Grundsätzlich bleibe es aber dabei: Der Regierung sind keine privaten Militär- und Sicherheitsfirmen mit Sitz in Deutschland bekannt, die im Ausland operieren. Dass sich Ex-Polizisten und ehemalige Bundeswehrler Jobs bei solchen Firmen suchen, müsse man hinnehmen, sagen Verantwortliche. Schließlich gebe es hierzulande die freie Berufswahl.

Zugegeben, es ist schwer, eine komplette Übersicht über die rund 3000 deutschen Unternehmen, die im Bewachungsgewerbe und damit als private Sicherheitsfirmen tätig sind, zu behalten. Doch einiges kann man schon wissen, wenn man nur mal im Internet nachschaut.

Da findet man unter anderem die Firma International Security Network GmbH. Sie hat ihren Sitz in 77836 Rheinmünster, also in Deutschland, und hatte jüngst wichtige Gäste zum »Informationsbesuch«. Denen stellte man die ISN-»Einsatzdynamik« vor, laut der man »innerhalb von 48 Stunden operative Einsatzkräfte inkl. Equipment in die jeweilige Einsatzregion ... befördern« kann.

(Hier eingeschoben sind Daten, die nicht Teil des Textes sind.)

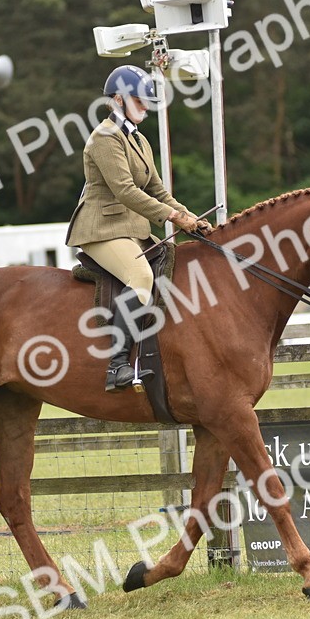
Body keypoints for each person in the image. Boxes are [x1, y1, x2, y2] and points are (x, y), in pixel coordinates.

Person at [66, 64, 213, 392]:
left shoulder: (139, 140)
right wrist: (174, 219)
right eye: (139, 100)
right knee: (142, 278)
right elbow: (126, 191)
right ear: (118, 99)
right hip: (101, 228)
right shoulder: (104, 137)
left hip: (131, 228)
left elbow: (158, 191)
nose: (145, 106)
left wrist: (192, 218)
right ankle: (117, 365)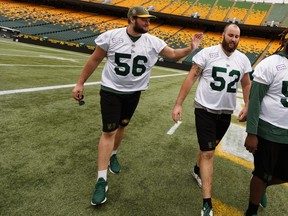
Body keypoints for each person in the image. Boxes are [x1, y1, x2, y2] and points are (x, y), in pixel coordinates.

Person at [72, 6, 203, 206]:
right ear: (132, 19)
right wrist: (80, 82)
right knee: (108, 131)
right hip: (111, 91)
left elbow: (174, 54)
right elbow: (95, 59)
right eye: (144, 20)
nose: (148, 23)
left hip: (133, 93)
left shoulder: (152, 41)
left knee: (122, 126)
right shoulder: (111, 36)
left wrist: (191, 48)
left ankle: (113, 155)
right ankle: (101, 180)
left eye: (148, 20)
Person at [172, 23, 252, 215]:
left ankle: (196, 169)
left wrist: (248, 105)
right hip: (205, 109)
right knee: (208, 153)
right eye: (230, 35)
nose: (233, 39)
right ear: (223, 35)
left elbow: (247, 83)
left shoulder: (243, 59)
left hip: (225, 112)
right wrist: (178, 103)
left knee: (208, 147)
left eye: (237, 36)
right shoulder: (207, 54)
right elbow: (191, 77)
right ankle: (206, 203)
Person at [244, 29, 288, 216]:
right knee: (262, 173)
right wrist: (251, 132)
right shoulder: (270, 63)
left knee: (279, 175)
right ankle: (251, 211)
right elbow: (255, 100)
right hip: (268, 129)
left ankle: (262, 186)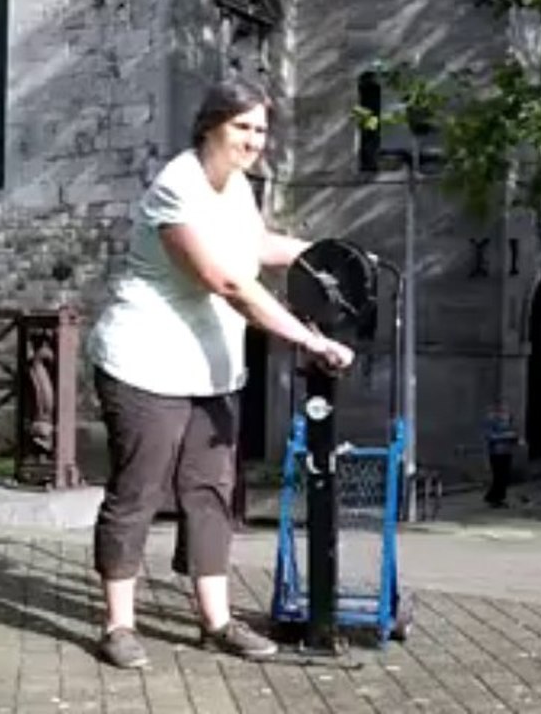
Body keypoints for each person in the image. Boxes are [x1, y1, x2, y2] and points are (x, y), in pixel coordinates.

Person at [86, 77, 355, 667]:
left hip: (211, 371)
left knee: (210, 494)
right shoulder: (175, 188)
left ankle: (217, 622)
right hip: (143, 363)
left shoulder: (236, 187)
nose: (254, 140)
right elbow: (228, 281)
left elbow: (256, 246)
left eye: (261, 130)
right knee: (138, 492)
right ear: (210, 125)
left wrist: (334, 254)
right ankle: (119, 626)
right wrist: (308, 338)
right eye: (243, 127)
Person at [483, 402, 518, 508]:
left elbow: (514, 434)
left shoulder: (508, 422)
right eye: (503, 410)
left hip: (507, 451)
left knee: (504, 476)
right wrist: (506, 436)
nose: (505, 413)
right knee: (498, 476)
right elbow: (490, 436)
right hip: (496, 452)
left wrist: (515, 438)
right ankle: (494, 498)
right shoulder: (492, 420)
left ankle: (498, 497)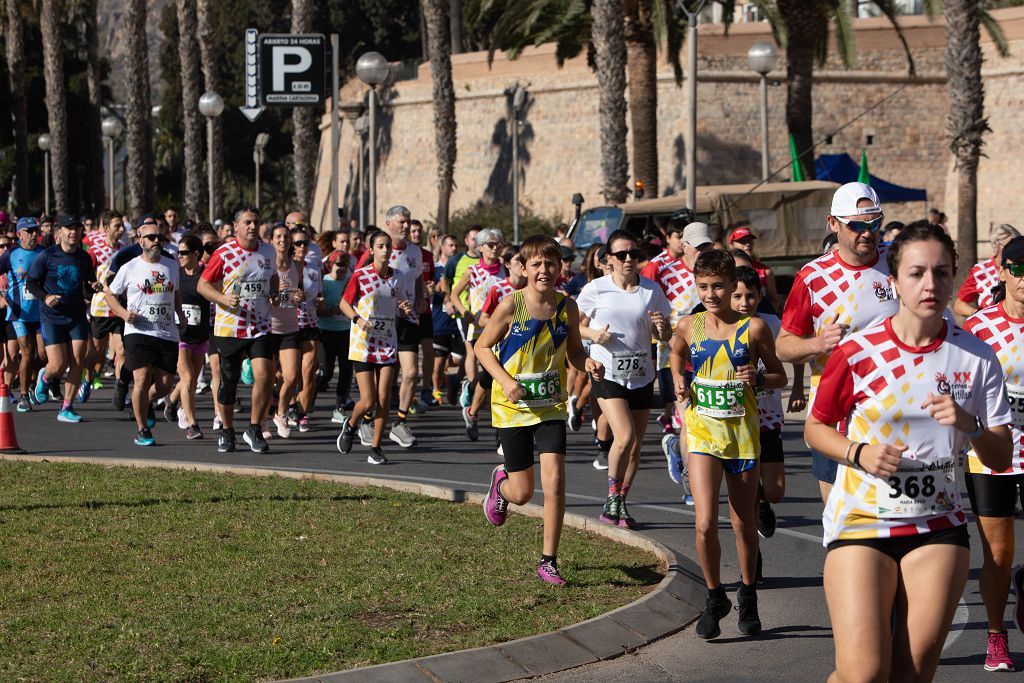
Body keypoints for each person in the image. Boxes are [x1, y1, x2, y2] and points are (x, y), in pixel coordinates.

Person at [805, 223, 1012, 683]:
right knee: (863, 675)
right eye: (916, 273)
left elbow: (999, 456)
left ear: (955, 277)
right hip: (861, 523)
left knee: (912, 675)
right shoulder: (858, 352)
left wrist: (969, 425)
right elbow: (816, 430)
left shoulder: (976, 357)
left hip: (936, 526)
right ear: (893, 281)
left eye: (941, 273)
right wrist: (858, 453)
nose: (930, 285)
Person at [670, 249, 787, 639]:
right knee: (704, 523)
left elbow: (779, 377)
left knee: (742, 523)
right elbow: (674, 352)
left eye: (718, 286)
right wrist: (678, 380)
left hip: (741, 437)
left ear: (731, 284)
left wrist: (756, 378)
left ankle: (748, 594)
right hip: (703, 432)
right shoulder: (690, 325)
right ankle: (714, 595)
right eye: (703, 287)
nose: (711, 294)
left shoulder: (753, 329)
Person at [477, 235, 604, 586]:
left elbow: (574, 352)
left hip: (550, 406)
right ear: (523, 268)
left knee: (556, 481)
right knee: (523, 493)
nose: (544, 270)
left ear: (560, 266)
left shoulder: (568, 307)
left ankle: (549, 561)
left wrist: (588, 362)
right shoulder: (510, 305)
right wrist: (505, 381)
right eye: (536, 264)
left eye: (551, 263)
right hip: (512, 407)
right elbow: (482, 348)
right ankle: (501, 487)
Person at [776, 182, 899, 504]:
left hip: (894, 408)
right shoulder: (813, 277)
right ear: (833, 224)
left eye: (874, 224)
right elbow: (783, 345)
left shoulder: (898, 263)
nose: (867, 233)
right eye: (857, 225)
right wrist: (816, 344)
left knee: (896, 516)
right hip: (835, 413)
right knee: (840, 517)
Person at [578, 230, 672, 529]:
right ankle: (610, 496)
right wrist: (594, 335)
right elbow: (572, 326)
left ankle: (620, 501)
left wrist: (662, 327)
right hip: (607, 374)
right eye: (621, 255)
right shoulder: (596, 289)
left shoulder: (651, 290)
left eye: (634, 253)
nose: (629, 259)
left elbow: (664, 336)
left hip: (641, 375)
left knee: (636, 446)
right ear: (609, 259)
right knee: (626, 435)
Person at [963, 235, 1024, 672]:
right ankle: (997, 635)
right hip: (991, 450)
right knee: (999, 554)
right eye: (1018, 269)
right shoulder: (980, 328)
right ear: (1002, 271)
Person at [197, 208, 278, 453]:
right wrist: (221, 298)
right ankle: (227, 431)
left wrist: (273, 292)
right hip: (230, 327)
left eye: (256, 222)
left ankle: (253, 429)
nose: (253, 227)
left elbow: (272, 276)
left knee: (265, 375)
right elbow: (203, 285)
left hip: (260, 325)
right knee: (228, 382)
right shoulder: (224, 252)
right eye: (247, 222)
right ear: (236, 227)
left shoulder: (268, 250)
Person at [336, 230, 415, 465]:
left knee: (383, 398)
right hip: (363, 344)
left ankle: (376, 447)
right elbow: (344, 303)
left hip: (387, 343)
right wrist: (358, 319)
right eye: (380, 246)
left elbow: (399, 304)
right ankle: (351, 425)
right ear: (371, 250)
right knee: (368, 400)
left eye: (388, 246)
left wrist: (404, 308)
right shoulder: (361, 276)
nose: (385, 250)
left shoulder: (398, 276)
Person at [730, 265, 786, 579]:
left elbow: (791, 355)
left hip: (768, 418)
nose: (744, 302)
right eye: (737, 295)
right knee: (745, 494)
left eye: (750, 295)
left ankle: (765, 503)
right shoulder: (720, 327)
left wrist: (764, 378)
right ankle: (753, 558)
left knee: (775, 490)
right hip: (736, 422)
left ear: (759, 296)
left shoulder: (773, 324)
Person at [106, 223, 184, 446]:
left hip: (166, 332)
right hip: (138, 330)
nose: (156, 241)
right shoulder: (130, 267)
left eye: (159, 237)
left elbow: (175, 293)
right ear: (140, 240)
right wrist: (123, 314)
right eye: (150, 237)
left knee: (165, 385)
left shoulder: (171, 264)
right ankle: (142, 430)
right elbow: (110, 295)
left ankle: (145, 401)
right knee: (141, 377)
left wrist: (181, 316)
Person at [355, 206, 424, 448]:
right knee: (380, 385)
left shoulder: (416, 252)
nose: (406, 226)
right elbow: (358, 282)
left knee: (412, 372)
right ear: (389, 224)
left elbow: (418, 280)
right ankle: (366, 419)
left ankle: (400, 422)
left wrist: (418, 301)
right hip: (378, 324)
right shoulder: (376, 252)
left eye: (408, 222)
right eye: (402, 222)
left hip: (406, 320)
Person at [26, 215, 97, 423]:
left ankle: (66, 408)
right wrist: (45, 297)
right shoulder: (47, 256)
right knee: (58, 365)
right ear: (60, 233)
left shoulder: (84, 258)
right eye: (69, 228)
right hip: (52, 317)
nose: (74, 232)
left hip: (76, 316)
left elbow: (88, 281)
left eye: (77, 228)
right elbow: (31, 283)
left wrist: (94, 287)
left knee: (78, 361)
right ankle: (45, 377)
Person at [451, 228, 506, 440]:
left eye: (498, 244)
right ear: (480, 247)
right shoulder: (473, 271)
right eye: (490, 244)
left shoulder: (506, 271)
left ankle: (475, 414)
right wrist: (465, 313)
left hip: (502, 330)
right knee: (493, 374)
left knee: (495, 375)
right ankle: (490, 422)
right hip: (479, 330)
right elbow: (455, 294)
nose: (495, 248)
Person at [163, 234, 210, 439]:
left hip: (200, 336)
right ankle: (193, 425)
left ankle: (171, 400)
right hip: (179, 335)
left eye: (184, 253)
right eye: (178, 253)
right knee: (189, 379)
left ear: (196, 254)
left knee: (186, 383)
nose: (179, 256)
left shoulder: (206, 276)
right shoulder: (176, 274)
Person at [0, 217, 46, 412]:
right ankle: (24, 396)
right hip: (19, 313)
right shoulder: (10, 254)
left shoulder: (44, 253)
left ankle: (40, 380)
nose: (34, 234)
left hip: (42, 313)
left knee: (43, 355)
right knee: (27, 353)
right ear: (19, 234)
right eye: (29, 231)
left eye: (36, 230)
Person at [266, 224, 306, 439]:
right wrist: (271, 294)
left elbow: (301, 292)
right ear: (271, 240)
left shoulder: (297, 265)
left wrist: (300, 296)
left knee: (291, 377)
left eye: (286, 236)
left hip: (290, 326)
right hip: (268, 326)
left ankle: (280, 413)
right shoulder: (266, 264)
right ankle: (262, 421)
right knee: (268, 378)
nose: (283, 240)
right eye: (279, 236)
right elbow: (260, 295)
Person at [85, 211, 127, 404]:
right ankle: (87, 381)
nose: (120, 230)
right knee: (97, 352)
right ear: (106, 227)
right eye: (116, 226)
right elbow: (85, 275)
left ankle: (121, 389)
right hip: (100, 309)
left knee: (122, 351)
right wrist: (91, 285)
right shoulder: (95, 251)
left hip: (119, 307)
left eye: (122, 226)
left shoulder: (126, 251)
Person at [291, 227, 322, 432]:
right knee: (289, 375)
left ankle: (302, 413)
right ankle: (287, 403)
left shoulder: (314, 269)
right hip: (288, 325)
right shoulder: (284, 268)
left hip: (310, 323)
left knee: (308, 371)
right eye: (298, 243)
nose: (303, 247)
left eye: (306, 243)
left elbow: (319, 294)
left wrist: (320, 300)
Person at [953, 223, 1021, 318]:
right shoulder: (981, 270)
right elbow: (959, 305)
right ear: (996, 245)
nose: (1014, 250)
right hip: (991, 328)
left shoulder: (1020, 268)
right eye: (1008, 245)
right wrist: (978, 314)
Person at [318, 249, 354, 424]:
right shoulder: (323, 282)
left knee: (346, 371)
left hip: (346, 332)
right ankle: (305, 397)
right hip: (326, 332)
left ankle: (339, 407)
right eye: (339, 264)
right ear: (330, 264)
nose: (343, 268)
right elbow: (316, 309)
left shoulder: (350, 282)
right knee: (326, 373)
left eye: (346, 265)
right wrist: (329, 311)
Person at [728, 225, 782, 313]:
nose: (747, 244)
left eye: (749, 241)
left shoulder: (765, 271)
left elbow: (774, 300)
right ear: (731, 244)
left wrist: (768, 317)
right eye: (742, 241)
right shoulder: (723, 269)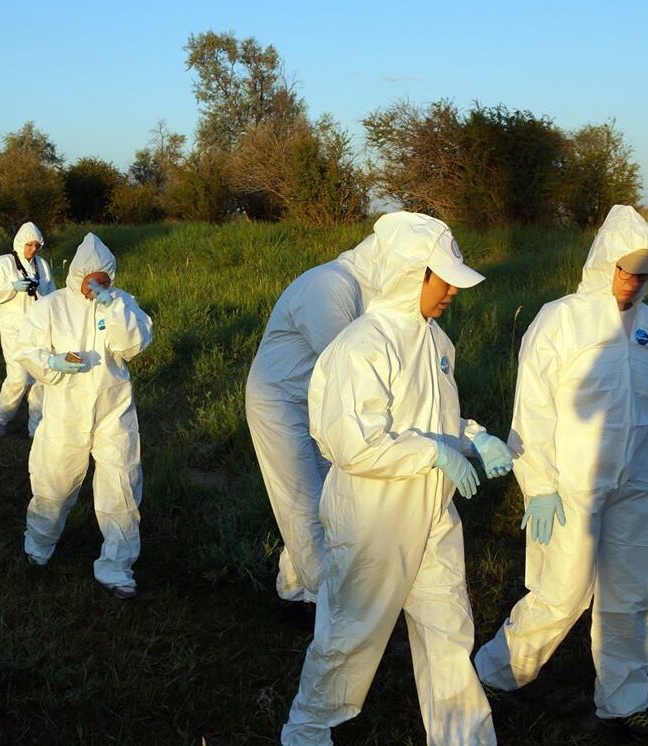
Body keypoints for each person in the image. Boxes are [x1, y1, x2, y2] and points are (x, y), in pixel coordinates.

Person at [282, 212, 512, 746]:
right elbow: (352, 443)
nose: (452, 290)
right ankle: (308, 730)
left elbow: (432, 417)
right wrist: (432, 452)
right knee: (350, 636)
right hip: (374, 517)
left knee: (449, 633)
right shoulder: (362, 345)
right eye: (442, 277)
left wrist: (472, 437)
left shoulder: (436, 342)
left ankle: (463, 738)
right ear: (411, 273)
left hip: (432, 510)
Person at [473, 205, 648, 743]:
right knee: (563, 592)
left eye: (645, 273)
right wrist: (541, 486)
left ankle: (624, 704)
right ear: (605, 263)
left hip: (638, 483)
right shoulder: (562, 319)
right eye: (627, 270)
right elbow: (533, 412)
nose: (635, 282)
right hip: (572, 486)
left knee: (630, 596)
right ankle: (491, 676)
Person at [245, 230, 383, 612]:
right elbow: (351, 366)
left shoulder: (361, 289)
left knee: (326, 500)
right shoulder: (330, 286)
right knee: (302, 506)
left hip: (315, 403)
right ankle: (332, 609)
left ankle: (294, 589)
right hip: (278, 403)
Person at [15, 232, 152, 599]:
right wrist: (54, 363)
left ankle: (117, 565)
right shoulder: (51, 306)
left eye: (103, 281)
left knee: (120, 486)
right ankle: (38, 546)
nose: (95, 286)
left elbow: (133, 345)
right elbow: (27, 350)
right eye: (90, 281)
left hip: (113, 410)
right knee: (54, 483)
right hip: (65, 410)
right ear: (75, 276)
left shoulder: (122, 302)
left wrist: (111, 305)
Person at [0, 222, 55, 437]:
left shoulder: (42, 265)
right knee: (18, 377)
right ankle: (0, 419)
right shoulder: (4, 263)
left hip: (39, 329)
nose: (33, 250)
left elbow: (51, 293)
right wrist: (12, 288)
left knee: (41, 377)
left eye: (36, 246)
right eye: (29, 245)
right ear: (20, 243)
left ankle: (36, 426)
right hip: (14, 327)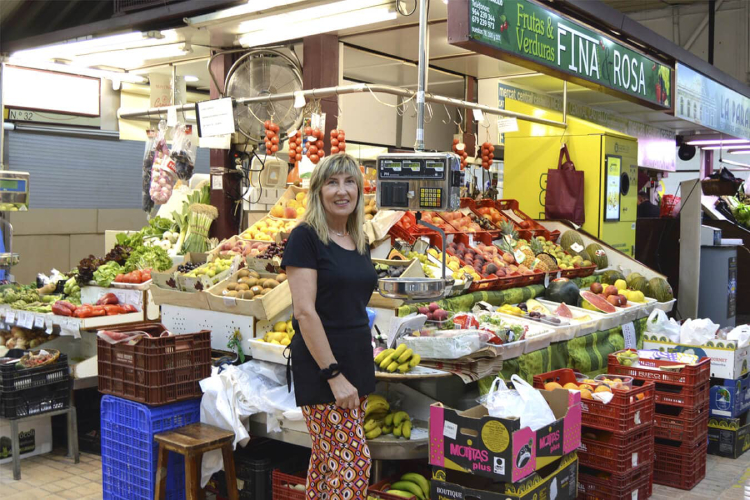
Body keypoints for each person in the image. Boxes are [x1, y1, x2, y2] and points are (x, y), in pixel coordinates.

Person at [281, 153, 378, 498]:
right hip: (326, 371)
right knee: (353, 465)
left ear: (359, 190)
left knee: (328, 463)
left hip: (356, 364)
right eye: (332, 183)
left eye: (349, 182)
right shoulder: (305, 238)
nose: (342, 191)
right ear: (318, 191)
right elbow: (304, 312)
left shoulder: (359, 239)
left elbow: (353, 303)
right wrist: (334, 375)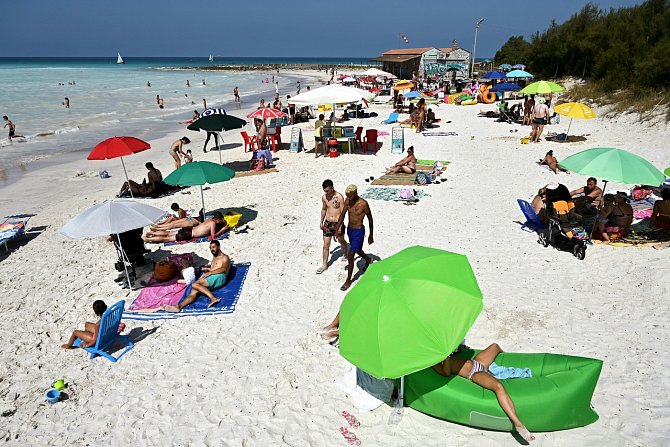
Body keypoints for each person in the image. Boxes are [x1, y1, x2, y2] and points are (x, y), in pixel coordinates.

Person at [433, 343, 535, 442]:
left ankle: (505, 360)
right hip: (474, 373)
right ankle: (518, 423)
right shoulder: (434, 362)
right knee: (498, 386)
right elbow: (445, 373)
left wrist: (457, 350)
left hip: (478, 363)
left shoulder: (444, 347)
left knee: (495, 346)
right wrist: (446, 359)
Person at [166, 241, 230, 311]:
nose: (212, 249)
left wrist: (210, 273)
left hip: (220, 277)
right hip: (213, 277)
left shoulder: (224, 257)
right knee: (194, 292)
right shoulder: (214, 258)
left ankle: (213, 298)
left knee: (194, 284)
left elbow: (223, 269)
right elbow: (214, 267)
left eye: (214, 247)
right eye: (210, 248)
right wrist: (204, 269)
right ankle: (179, 306)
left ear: (219, 246)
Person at [335, 185, 373, 291]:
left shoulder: (363, 204)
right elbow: (342, 215)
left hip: (359, 231)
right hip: (350, 230)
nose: (349, 199)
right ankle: (368, 259)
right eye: (348, 196)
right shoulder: (348, 201)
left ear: (356, 194)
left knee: (351, 254)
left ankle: (348, 281)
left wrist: (371, 235)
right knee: (356, 249)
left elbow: (370, 220)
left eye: (351, 196)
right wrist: (337, 229)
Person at [318, 179, 349, 274]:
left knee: (341, 240)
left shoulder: (339, 197)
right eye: (325, 191)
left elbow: (342, 212)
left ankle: (346, 253)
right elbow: (324, 209)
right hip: (328, 223)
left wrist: (339, 227)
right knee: (326, 244)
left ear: (332, 188)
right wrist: (321, 221)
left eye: (328, 191)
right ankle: (325, 265)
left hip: (337, 223)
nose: (326, 193)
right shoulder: (324, 197)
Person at [143, 212, 229, 243]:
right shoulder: (213, 224)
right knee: (167, 238)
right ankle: (147, 239)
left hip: (188, 229)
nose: (221, 221)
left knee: (168, 233)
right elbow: (213, 236)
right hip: (188, 233)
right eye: (221, 220)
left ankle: (151, 233)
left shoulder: (209, 219)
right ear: (217, 219)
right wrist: (222, 229)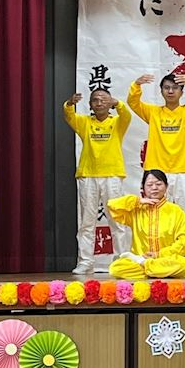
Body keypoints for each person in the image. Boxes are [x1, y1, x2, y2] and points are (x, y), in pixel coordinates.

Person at [128, 71, 185, 276]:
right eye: (166, 88)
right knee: (155, 218)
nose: (171, 91)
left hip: (184, 171)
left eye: (175, 88)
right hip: (158, 172)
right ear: (161, 91)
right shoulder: (153, 112)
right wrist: (136, 85)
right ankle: (157, 259)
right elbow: (133, 102)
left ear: (182, 91)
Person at [63, 85, 131, 275]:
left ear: (110, 103)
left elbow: (126, 115)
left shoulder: (117, 122)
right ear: (90, 104)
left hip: (112, 175)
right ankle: (86, 261)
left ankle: (121, 260)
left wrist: (117, 103)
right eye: (95, 100)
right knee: (87, 222)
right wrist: (69, 103)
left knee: (117, 221)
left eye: (103, 99)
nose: (99, 103)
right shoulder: (84, 122)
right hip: (88, 176)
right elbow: (69, 116)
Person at [106, 170, 185, 279]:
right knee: (115, 268)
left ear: (166, 186)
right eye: (150, 185)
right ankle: (156, 270)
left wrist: (158, 255)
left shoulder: (176, 211)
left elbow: (184, 243)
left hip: (166, 259)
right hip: (142, 257)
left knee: (184, 265)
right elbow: (112, 206)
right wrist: (137, 201)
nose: (154, 188)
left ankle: (146, 266)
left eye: (159, 184)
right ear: (143, 188)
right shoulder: (136, 210)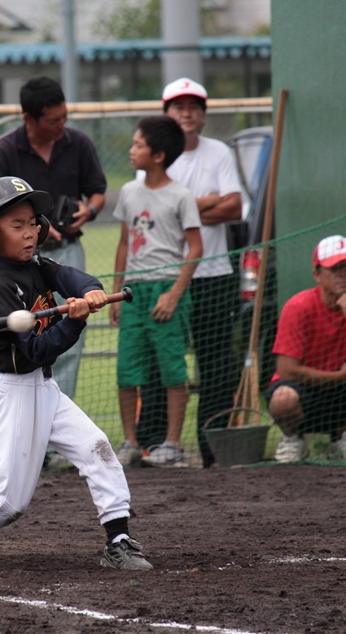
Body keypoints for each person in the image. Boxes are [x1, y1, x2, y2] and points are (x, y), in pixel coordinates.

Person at [0, 176, 152, 571]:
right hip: (9, 393)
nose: (30, 233)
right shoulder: (0, 287)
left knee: (97, 448)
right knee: (10, 504)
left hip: (43, 388)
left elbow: (68, 276)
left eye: (33, 223)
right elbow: (35, 351)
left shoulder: (35, 264)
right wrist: (73, 322)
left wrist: (91, 290)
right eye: (16, 225)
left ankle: (118, 540)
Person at [0, 76, 107, 467]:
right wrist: (32, 231)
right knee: (26, 344)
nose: (61, 125)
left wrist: (89, 210)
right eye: (53, 119)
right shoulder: (4, 150)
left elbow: (97, 190)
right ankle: (28, 438)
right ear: (29, 119)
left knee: (67, 345)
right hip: (15, 265)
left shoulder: (77, 143)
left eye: (64, 116)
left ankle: (52, 437)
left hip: (60, 253)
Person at [134, 78, 243, 468]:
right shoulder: (154, 156)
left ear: (203, 113)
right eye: (178, 106)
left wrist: (180, 211)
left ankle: (213, 449)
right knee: (161, 363)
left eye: (194, 106)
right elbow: (148, 213)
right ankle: (155, 445)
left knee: (216, 364)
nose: (186, 112)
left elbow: (235, 208)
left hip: (214, 275)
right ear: (166, 112)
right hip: (163, 279)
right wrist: (207, 204)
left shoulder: (219, 152)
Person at [111, 117, 203, 468]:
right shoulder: (128, 192)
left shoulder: (181, 195)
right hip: (134, 293)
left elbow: (195, 248)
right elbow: (124, 244)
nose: (131, 150)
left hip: (167, 290)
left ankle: (172, 444)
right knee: (126, 370)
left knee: (173, 370)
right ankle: (130, 442)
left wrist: (174, 293)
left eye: (138, 145)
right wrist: (116, 293)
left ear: (159, 155)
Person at [266, 236, 346, 463]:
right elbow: (286, 370)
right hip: (304, 388)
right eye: (334, 269)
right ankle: (292, 439)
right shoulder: (298, 305)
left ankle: (344, 439)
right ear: (317, 274)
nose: (342, 275)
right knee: (283, 399)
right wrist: (338, 376)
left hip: (344, 391)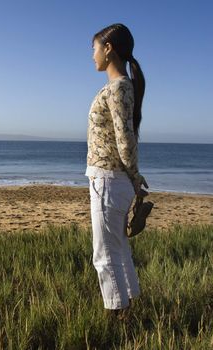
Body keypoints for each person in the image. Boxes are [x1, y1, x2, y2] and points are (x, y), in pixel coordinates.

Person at [85, 23, 148, 318]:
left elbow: (126, 139)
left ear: (108, 49)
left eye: (95, 48)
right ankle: (129, 310)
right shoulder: (119, 87)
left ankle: (116, 317)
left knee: (105, 254)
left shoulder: (119, 86)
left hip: (108, 180)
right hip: (111, 180)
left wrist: (135, 179)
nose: (92, 55)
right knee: (119, 250)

Wer waren die Gäste? Einer heißt Ulrich K. Wegener. Der General a. D. war Begründer und Chef der GSG 9-Eliteeinheit. Der andere heißt Hubertus Grützner, war gleichfalls ein hohes Tier bei der Bundespolizei. Das mit dem a.D., also dem angeblichen Pensionsdasein, sollte man nicht überbewerten. Man kennt beide Einfädler diffiziler Operationen, von denen die deutsche Regierung nie etwas und sowieso ganz und gar nichts weiß.